Yürütülen yoğun
psikolojik harp çalışmalarının kurbanı olup, eşi başörtülü bir kişi Cumhurbaşkanı olunca,
Türkiye’nin mahvolacağına gerçekten inananları bu yazının kapsamı dışında tutuyorum.
Paylaşmasam da endişelerini anlayabiliyorum.
Bu yazının asıl mevzuu, insanları bu korkunç yalana inandırmak için olmadık senaryolar yazıp, bunları sahneye koyanlardır.
Aslında Türk kavimleri bu ekipleri birkaç bin yıldır tanıyor.
Birkaç bin yıldır bu karanlık güçler bu millet üzerine oyunlar oynuyor.
Bu özü
temiz millet, bazen 100-150 yıl gibi kısa, bazen de 5-6 asır gibi uzun zaman dilimleri sonunda kurulu düzenini kaybediyor.
Kardeşi kardeşe kırdıran, bizim bizden olanla aramızı açan, 15 Türk devletini tarih sahnesinden silen, sildiren bu yapılar yüzünden.
Onlar korku imparatorluğunun karanlık ruhları.
Her devirde varlar.
Farklı yöntemlerle benzer sonuçlara varıyorlar.
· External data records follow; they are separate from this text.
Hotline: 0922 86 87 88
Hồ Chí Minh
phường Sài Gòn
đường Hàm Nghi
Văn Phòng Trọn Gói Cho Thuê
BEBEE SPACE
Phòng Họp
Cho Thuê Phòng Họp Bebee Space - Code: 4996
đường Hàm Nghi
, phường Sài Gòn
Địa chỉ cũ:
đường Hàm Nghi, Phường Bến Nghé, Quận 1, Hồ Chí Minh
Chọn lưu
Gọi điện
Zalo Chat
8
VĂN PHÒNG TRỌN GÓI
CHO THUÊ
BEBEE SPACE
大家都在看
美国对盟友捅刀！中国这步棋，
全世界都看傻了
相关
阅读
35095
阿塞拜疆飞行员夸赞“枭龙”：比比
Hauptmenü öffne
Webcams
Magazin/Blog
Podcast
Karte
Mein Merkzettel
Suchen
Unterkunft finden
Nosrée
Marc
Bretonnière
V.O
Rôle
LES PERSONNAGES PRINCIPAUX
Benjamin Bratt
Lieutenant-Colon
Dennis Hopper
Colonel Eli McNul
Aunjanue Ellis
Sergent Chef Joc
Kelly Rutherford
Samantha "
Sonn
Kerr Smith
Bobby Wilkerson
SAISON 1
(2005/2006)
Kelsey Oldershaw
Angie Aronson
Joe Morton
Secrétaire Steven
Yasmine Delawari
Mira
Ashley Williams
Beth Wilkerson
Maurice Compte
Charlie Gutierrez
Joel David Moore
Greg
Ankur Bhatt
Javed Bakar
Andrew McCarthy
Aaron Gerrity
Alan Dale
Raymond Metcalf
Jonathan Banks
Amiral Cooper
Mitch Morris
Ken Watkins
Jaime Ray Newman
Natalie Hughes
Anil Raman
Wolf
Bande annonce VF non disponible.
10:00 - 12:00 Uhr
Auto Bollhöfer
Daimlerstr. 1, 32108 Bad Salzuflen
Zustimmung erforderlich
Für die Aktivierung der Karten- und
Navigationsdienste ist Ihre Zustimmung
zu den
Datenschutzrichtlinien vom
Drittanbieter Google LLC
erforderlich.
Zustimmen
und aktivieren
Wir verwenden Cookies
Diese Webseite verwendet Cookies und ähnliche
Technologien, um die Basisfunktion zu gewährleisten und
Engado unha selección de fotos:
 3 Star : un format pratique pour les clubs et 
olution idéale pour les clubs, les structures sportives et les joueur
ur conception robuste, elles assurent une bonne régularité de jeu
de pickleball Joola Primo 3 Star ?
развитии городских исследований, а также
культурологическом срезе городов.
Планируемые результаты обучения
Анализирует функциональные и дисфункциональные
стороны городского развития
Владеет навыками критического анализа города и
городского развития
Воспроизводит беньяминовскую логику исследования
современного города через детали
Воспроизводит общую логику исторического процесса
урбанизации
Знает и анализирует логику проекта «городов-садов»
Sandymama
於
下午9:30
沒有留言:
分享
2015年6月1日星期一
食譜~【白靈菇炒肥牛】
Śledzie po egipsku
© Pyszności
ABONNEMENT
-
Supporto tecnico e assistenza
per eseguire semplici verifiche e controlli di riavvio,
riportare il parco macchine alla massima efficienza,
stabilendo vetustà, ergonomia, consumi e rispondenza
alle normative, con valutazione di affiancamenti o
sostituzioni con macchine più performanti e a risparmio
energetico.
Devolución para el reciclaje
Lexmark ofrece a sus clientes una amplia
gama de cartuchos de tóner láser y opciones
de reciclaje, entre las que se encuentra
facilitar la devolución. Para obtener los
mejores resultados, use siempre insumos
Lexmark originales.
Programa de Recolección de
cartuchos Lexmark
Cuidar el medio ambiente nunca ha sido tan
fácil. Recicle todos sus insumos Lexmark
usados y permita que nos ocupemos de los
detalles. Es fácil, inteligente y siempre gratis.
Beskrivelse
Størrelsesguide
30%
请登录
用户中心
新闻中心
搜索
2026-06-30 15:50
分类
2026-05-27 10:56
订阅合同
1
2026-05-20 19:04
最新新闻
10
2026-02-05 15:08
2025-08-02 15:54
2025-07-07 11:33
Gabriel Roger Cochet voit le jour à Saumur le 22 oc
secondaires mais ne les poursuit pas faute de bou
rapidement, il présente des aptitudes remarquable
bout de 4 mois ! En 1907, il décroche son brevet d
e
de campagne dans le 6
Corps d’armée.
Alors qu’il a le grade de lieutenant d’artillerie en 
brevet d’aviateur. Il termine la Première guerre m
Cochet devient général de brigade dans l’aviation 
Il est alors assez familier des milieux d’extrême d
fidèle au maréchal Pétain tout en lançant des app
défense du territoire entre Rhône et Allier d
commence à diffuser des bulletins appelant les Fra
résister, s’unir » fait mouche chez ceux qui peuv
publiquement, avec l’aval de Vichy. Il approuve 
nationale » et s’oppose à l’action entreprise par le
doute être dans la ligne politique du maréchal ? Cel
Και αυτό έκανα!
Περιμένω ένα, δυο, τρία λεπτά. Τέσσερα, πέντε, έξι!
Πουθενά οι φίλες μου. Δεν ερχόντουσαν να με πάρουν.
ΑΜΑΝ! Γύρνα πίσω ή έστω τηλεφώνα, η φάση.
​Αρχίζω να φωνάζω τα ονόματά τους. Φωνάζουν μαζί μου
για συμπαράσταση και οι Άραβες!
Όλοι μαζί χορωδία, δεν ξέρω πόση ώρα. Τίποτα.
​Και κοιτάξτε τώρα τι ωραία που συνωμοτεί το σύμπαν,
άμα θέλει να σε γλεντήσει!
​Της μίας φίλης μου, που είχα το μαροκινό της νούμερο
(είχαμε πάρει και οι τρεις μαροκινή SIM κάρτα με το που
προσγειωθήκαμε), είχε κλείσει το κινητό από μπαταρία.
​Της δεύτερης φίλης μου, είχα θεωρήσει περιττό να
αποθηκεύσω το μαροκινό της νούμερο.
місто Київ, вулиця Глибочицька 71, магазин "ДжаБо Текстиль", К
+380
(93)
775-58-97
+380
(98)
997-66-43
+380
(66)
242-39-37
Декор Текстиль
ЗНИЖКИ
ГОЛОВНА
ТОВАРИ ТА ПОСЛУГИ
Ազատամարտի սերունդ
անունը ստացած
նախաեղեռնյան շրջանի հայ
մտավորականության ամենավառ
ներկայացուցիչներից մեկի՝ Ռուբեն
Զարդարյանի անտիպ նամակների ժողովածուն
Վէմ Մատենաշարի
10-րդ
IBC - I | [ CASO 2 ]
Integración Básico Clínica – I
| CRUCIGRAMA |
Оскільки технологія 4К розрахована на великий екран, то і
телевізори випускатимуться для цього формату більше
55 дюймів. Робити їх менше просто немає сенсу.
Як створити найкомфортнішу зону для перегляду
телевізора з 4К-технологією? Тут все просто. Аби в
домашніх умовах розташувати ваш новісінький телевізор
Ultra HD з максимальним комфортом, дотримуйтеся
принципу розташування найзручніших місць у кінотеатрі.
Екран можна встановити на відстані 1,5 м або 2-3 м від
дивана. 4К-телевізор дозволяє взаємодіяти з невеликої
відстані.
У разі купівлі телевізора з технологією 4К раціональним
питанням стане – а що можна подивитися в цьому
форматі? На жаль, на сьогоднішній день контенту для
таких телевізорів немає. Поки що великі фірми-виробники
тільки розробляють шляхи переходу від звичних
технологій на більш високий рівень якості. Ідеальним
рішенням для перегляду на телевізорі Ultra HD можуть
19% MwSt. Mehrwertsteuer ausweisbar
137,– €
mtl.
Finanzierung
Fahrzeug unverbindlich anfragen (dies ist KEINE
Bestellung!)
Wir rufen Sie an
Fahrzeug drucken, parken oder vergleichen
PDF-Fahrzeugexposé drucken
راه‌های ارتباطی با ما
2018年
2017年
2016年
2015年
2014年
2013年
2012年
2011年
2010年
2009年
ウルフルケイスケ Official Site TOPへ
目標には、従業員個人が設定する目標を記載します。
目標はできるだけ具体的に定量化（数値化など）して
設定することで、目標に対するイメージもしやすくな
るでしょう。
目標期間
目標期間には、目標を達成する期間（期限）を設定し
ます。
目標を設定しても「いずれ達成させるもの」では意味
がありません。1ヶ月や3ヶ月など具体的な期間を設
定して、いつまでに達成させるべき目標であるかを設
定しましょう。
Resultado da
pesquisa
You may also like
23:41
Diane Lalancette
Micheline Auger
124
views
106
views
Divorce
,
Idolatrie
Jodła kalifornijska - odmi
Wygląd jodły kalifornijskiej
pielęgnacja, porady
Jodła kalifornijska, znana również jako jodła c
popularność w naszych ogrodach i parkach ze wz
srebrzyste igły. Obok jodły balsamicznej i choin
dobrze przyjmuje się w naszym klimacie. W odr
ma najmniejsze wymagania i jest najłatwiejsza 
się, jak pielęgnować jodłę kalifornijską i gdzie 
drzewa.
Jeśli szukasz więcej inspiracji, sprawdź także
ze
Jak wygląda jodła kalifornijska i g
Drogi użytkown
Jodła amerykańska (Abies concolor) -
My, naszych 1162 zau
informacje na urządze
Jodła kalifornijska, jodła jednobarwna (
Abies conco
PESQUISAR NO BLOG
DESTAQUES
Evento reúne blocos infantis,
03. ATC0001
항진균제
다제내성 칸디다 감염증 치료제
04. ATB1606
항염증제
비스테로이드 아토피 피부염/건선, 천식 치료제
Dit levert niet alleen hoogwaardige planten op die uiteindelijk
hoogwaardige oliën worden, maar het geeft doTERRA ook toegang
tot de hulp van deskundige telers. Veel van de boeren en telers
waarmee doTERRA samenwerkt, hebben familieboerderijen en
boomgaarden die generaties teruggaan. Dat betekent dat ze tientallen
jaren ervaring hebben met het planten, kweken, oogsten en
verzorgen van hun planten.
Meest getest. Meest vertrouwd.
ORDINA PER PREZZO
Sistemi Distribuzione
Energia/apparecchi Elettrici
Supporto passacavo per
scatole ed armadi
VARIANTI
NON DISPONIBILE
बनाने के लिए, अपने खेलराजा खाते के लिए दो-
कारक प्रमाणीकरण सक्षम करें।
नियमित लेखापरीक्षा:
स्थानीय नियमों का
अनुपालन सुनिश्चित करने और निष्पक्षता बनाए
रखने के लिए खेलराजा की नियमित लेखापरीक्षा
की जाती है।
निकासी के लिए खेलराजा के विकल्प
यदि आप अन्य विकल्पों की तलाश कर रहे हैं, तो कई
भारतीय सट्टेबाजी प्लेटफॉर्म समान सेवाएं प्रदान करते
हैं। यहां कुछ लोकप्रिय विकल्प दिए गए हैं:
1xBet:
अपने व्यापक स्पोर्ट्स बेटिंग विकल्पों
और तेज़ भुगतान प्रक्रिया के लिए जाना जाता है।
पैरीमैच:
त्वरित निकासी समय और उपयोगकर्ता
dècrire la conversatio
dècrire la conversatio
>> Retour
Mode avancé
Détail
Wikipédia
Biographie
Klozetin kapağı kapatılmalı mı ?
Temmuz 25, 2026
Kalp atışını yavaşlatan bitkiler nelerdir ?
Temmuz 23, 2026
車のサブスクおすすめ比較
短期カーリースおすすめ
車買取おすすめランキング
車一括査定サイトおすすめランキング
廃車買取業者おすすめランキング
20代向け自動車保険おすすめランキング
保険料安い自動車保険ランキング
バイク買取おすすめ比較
En yıkılmaz denilen sultanların, hanların, hanedanların altından girip üstünden çıkıyor amaçlarına ulaşıyorlar.
Düzen, dirlik, birlik ve beraberlik hiç işlerine gelmiyor korku imparatorluğunun karanlık ruhlarının. Bir yolunu bulup mutlaka gerginlik,
kaos ve anarşi çıkartıyorlar.
En önemli özellikleri, karşımıza en masum gerekçelerle çıkmaları.
Bazen “devlet elden gidiyor” diyorlar, bazen “
bayrak”, bazen “din”, bazen “temel hak ve
özgürlükler”…
Ya “komünistler” geliyor diye bağırıyorlar, ya “faşistler” diye, ya “dinciler”, ya şuncular, ya buncular…
Her döneme uygun bir öcü bulup buluşturuyorlar. Yoksa oluşturuyorlar.
Ve korkutuyorlar insanları.
Her şeyden, herkesten, hatta birbirinden korkar hale geliyor insanlar.
“Milli birlik ve bütünlük” diye feveran ederken, aslında hedefleri milleti onlarca parçaya bölmek oluyor.
“Hak ve özgürlük” sloganları atıp insanları sokağa dökerken, içlerinden en temel hürriyetlerin bile
gasp edildiği sistemler kurmak geçiyor.
Dindarmış gibi görünüp, laikliğe galiz küfürler ederken, inançlı insanların
yaşam alanlarını daraltmaya uğraşıyorlar.
Korku İmparatorluğu’nun kötü ruhları onlar.
Belki yaşları sıradan fanilerin yaşları kadar.
Ama kötülük konusunda binlerce yıllık bir tecrübeleri var.
Doğruyla yanlışı, yanlışla doğruyu bilinçli olarak karıştırıyorlar.
Onlarla bireysel çabalarla baş etmek bir yana, menfur icraatlarını ‘anlamak’ bile imkansız..
Tek çaremiz bir an bile gevşemeden, etle tırnak olmamız.
Bunu başarabildiğimiz takdirde, belki de, binlerce yıldır bozulamamış bir oyunu bozacağız.
Ve gerçek ayan beyan ortaya çıktığında, bir milletin bu korkunç kabustan uyandığına şahit olacağız.